Stärke zu zeigen ist ein Verhalten, das von Männern erwartet wird. Angst zu äußern, wird nicht richtig akzeptiert, geduldet. Womit viele Menschen auch nicht zurechtkommen, sind Tränen bei einem Mann, sagt Iris Hauth:
„Ich hatte gerade 'n Patienten da, der mir auch sagte: ‚Meine Frau kann nicht ertragen, wenn ich weine. ' Und in vielen Bevölkerungsschichten ist es doch noch immer so, der Mann darf nicht weinen, der Mann darf nicht schwach sein. Aber auch, sagen wir mal, in Leistungsträgerstrukturen ist es so, man darf doch nicht zugeben, dass man da was Psychisches hat."
Zu weinen gilt in bestimmten sozialen Schichten als Zeichen der Schwäche. Auch in sogenannten Leistungsträgerstrukturen, also verantwortlichen Positionen in Unternehmen, ist es ein Tabu, seine Gefühle nicht im Griff zu haben. Wer weint, egal ob Mann oder Frau, hat in den Augen der anderen vielleicht tieferliegende, psychische Probleme. Sie oder er hat – wie es Iris Hauth umgangssprachlich formuliert – was Psychisches. Die psychische Gesundheit von Männern ist ein Thema, das bislang nur unzureichend erforscht ist. Dabei entfallen statistisch gesehen etwa ein Drittel der Depressionserkrankungen in Deutschland auf Männer. Für die fehlenden Zahlen gibt es laut Iris Hauth unter anderem diesen Grund:
„Männer gehen erstens überhaupt nicht zum Arzt, machen auch keine Prävention. Wenn sie zum Arzt gehen, klagen sie öfter über körperliche Symptome. Also, es ist lieber der Rücken oder was anderes."

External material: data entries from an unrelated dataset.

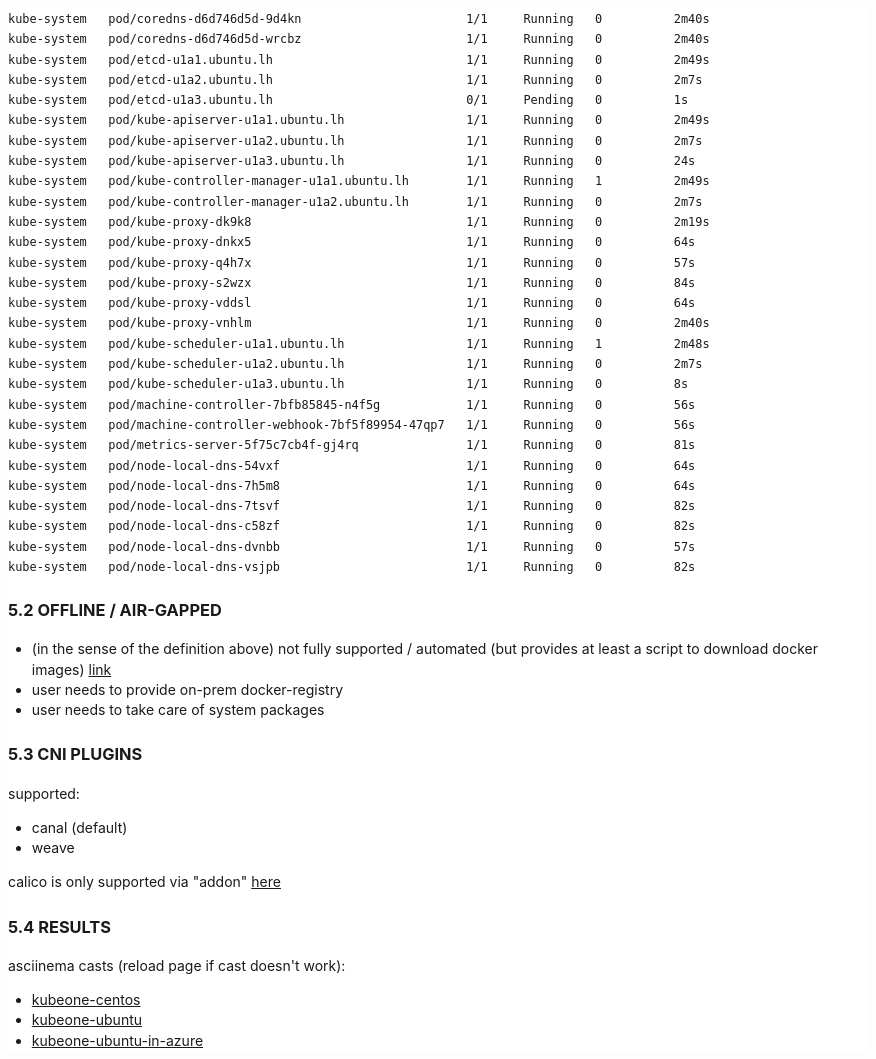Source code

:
 ```
kube-system   pod/coredns-d6d746d5d-9d4kn                       1/1     Running   0          2m40s
kube-system   pod/coredns-d6d746d5d-wrcbz                       1/1     Running   0          2m40s
kube-system   pod/etcd-u1a1.ubuntu.lh                           1/1     Running   0          2m49s
kube-system   pod/etcd-u1a2.ubuntu.lh                           1/1     Running   0          2m7s
kube-system   pod/etcd-u1a3.ubuntu.lh                           0/1     Pending   0          1s
kube-system   pod/kube-apiserver-u1a1.ubuntu.lh                 1/1     Running   0          2m49s
kube-system   pod/kube-apiserver-u1a2.ubuntu.lh                 1/1     Running   0          2m7s
kube-system   pod/kube-apiserver-u1a3.ubuntu.lh                 1/1     Running   0          24s
kube-system   pod/kube-controller-manager-u1a1.ubuntu.lh        1/1     Running   1          2m49s
kube-system   pod/kube-controller-manager-u1a2.ubuntu.lh        1/1     Running   0          2m7s
kube-system   pod/kube-proxy-dk9k8                              1/1     Running   0          2m19s
kube-system   pod/kube-proxy-dnkx5                              1/1     Running   0          64s
kube-system   pod/kube-proxy-q4h7x                              1/1     Running   0          57s
kube-system   pod/kube-proxy-s2wzx                              1/1     Running   0          84s
kube-system   pod/kube-proxy-vddsl                              1/1     Running   0          64s
kube-system   pod/kube-proxy-vnhlm                              1/1     Running   0          2m40s
kube-system   pod/kube-scheduler-u1a1.ubuntu.lh                 1/1     Running   1          2m48s
kube-system   pod/kube-scheduler-u1a2.ubuntu.lh                 1/1     Running   0          2m7s
kube-system   pod/kube-scheduler-u1a3.ubuntu.lh                 1/1     Running   0          8s
kube-system   pod/machine-controller-7bfb85845-n4f5g            1/1     Running   0          56s
kube-system   pod/machine-controller-webhook-7bf5f89954-47qp7   1/1     Running   0          56s
kube-system   pod/metrics-server-5f75c7cb4f-gj4rq               1/1     Running   0          81s
kube-system   pod/node-local-dns-54vxf                          1/1     Running   0          64s
kube-system   pod/node-local-dns-7h5m8                          1/1     Running   0          64s
kube-system   pod/node-local-dns-7tsvf                          1/1     Running   0          82s
kube-system   pod/node-local-dns-c58zf                          1/1     Running   0          82s
kube-system   pod/node-local-dns-dvnbb                          1/1     Running   0          57s
kube-system   pod/node-local-dns-vsjpb                          1/1     Running   0          82s
```

### 5.2 OFFLINE / AIR-GAPPED

- (in the sense of the definition above) not fully supported / automated (but provides at least a script to download docker images) [link](https://docs.kubermatic.com/kubermatic/v2.14/advanced/offline_mode/)
- user needs to provide on-prem docker-registry
- user needs to take care of system packages

### 5.3 CNI PLUGINS

supported:
- canal (default)
- weave

calico is only supported via "addon" [here](https://github.com/kubermatic/kubeone/pull/972/commits/9e89b3786836fe19f89f237757ea4a9363e6707c)

### 5.4 RESULTS

asciinema casts (reload page if cast doesn't work):
- [kubeone-centos](https://asciinema.org/a/377771)
- [kubeone-ubuntu](https://asciinema.org/a/377772)
- [kubeone-ubuntu-in-azure](https://asciinema.org/a/377773)
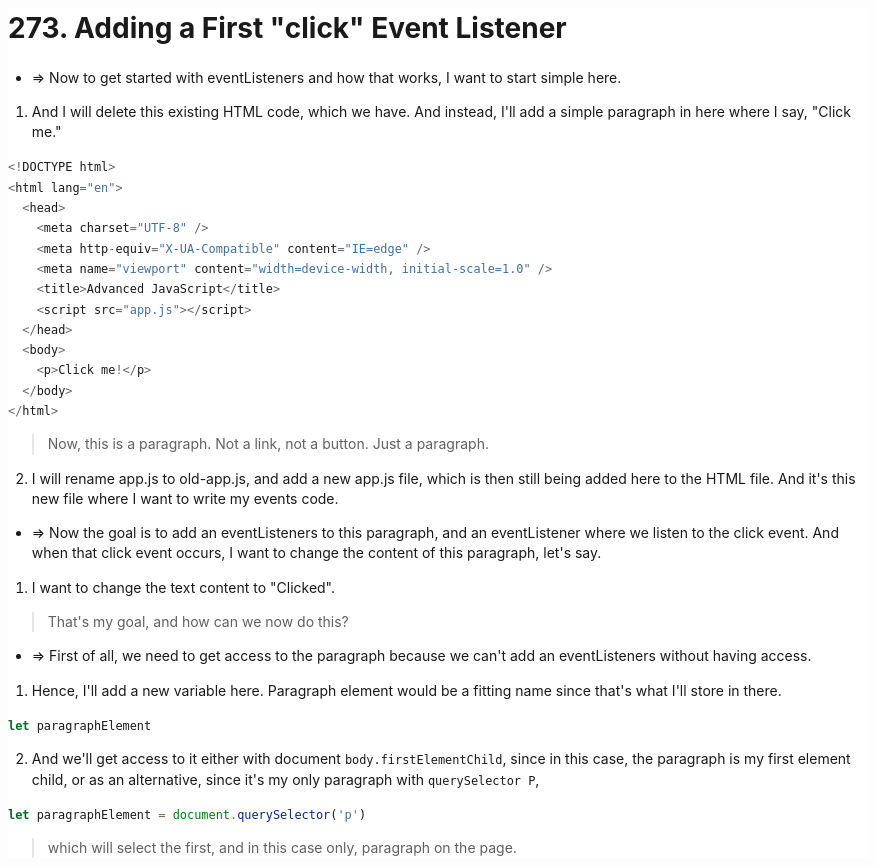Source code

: # 273. Adding a First "click" Event Listener

- => Now to get started with eventListeners and how that works, I want to start simple here.

1. And I will delete this existing HTML code, which we have. And instead, I'll add a simple paragraph in here where I say, "Click me."

```js
<!DOCTYPE html>
<html lang="en">
  <head>
    <meta charset="UTF-8" />
    <meta http-equiv="X-UA-Compatible" content="IE=edge" />
    <meta name="viewport" content="width=device-width, initial-scale=1.0" />
    <title>Advanced JavaScript</title>
    <script src="app.js"></script>
  </head>
  <body>
    <p>Click me!</p>
  </body>
</html>

```

> Now, this is a paragraph. Not a link, not a button. Just a paragraph.

2. I will rename app.js to old-app.js, and add a new app.js file, which is then still being added here to the HTML file. And it's this new file where I want to write my events code.

- => Now the goal is to add an eventListeners to this paragraph, and an eventListener where we listen to the click event. And when that click event occurs, I want to change the content of this paragraph, let's say.

1. I want to change the text content to "Clicked".

> That's my goal, and how can we now do this?

- => First of all, we need to get access to the paragraph because we can't add an eventListeners without having access.

1. Hence, I'll add a new variable here. Paragraph element would be a fitting name since that's what I'll store in there.

```js
let paragraphElement
```

2. And we'll get access to it either with document `body.firstElementChild`, since in this case, the paragraph is my first element child, or as an alternative, since it's my only paragraph with `querySelector P`,

```js
let paragraphElement = document.querySelector('p')
```

> which will select the first, and in this case only, paragraph on the page.

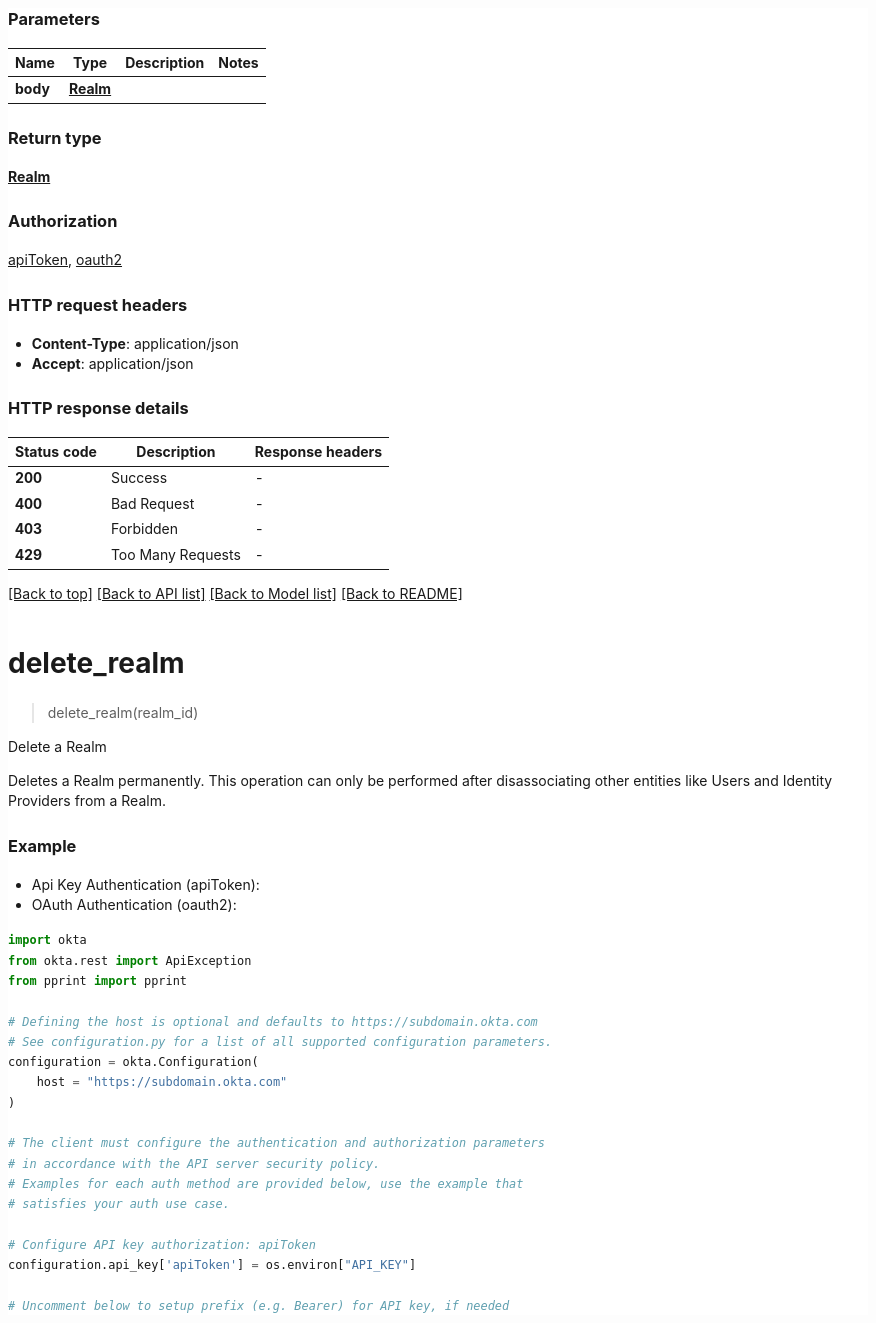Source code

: 

### Parameters


Name | Type | Description  | Notes
------------- | ------------- | ------------- | -------------
 **body** | [**Realm**](Realm.md)|  | 

### Return type

[**Realm**](Realm.md)

### Authorization

[apiToken](../README.md#apiToken), [oauth2](../README.md#oauth2)

### HTTP request headers

 - **Content-Type**: application/json
 - **Accept**: application/json

### HTTP response details

| Status code | Description | Response headers |
|-------------|-------------|------------------|
**200** | Success |  -  |
**400** | Bad Request |  -  |
**403** | Forbidden |  -  |
**429** | Too Many Requests |  -  |

[[Back to top]](#) [[Back to API list]](../README.md#documentation-for-api-endpoints) [[Back to Model list]](../README.md#documentation-for-models) [[Back to README]](../README.md)

# **delete_realm**
> delete_realm(realm_id)

Delete a Realm

Deletes a Realm permanently. This operation can only be performed after disassociating other entities like Users and Identity Providers from a Realm.

### Example

* Api Key Authentication (apiToken):
* OAuth Authentication (oauth2):

```python
import okta
from okta.rest import ApiException
from pprint import pprint

# Defining the host is optional and defaults to https://subdomain.okta.com
# See configuration.py for a list of all supported configuration parameters.
configuration = okta.Configuration(
    host = "https://subdomain.okta.com"
)

# The client must configure the authentication and authorization parameters
# in accordance with the API server security policy.
# Examples for each auth method are provided below, use the example that
# satisfies your auth use case.

# Configure API key authorization: apiToken
configuration.api_key['apiToken'] = os.environ["API_KEY"]

# Uncomment below to setup prefix (e.g. Bearer) for API key, if needed
```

Viele Männer, bei denen die Gefahr besteht, dass sie eine Depression entwickeln könnten, betreiben keine Prävention. Sie beugen nicht vor, indem sie rechtzeitig einen Arzt oder Psychotherapeuten aufsuchen. Und wenn sie zum Arzt gehen, geben sie dort an, dass sie körperliche Beschwerden haben, wie beispielsweise Rückenschmerzen. Oft ist es auch schwer zu erkennen, ob ein Mann eine Depression hat oder nicht, sagt Iris Hauth:
„'Ne Männerdepression fällt anders aus als 'ne Frauendepression. Bei Frauen ist es ja eher Niedergeschlagenheit, Traurigkeit, Antriebslosigkeit, Rückzug. Und bei Männern wissen wir, dass häufig Männerdepression in Gereiztheit, Aggressivität, Wut sich zeigen kann – bis dahingehend, dass Männer oft auch ihre Depression wegtrinken."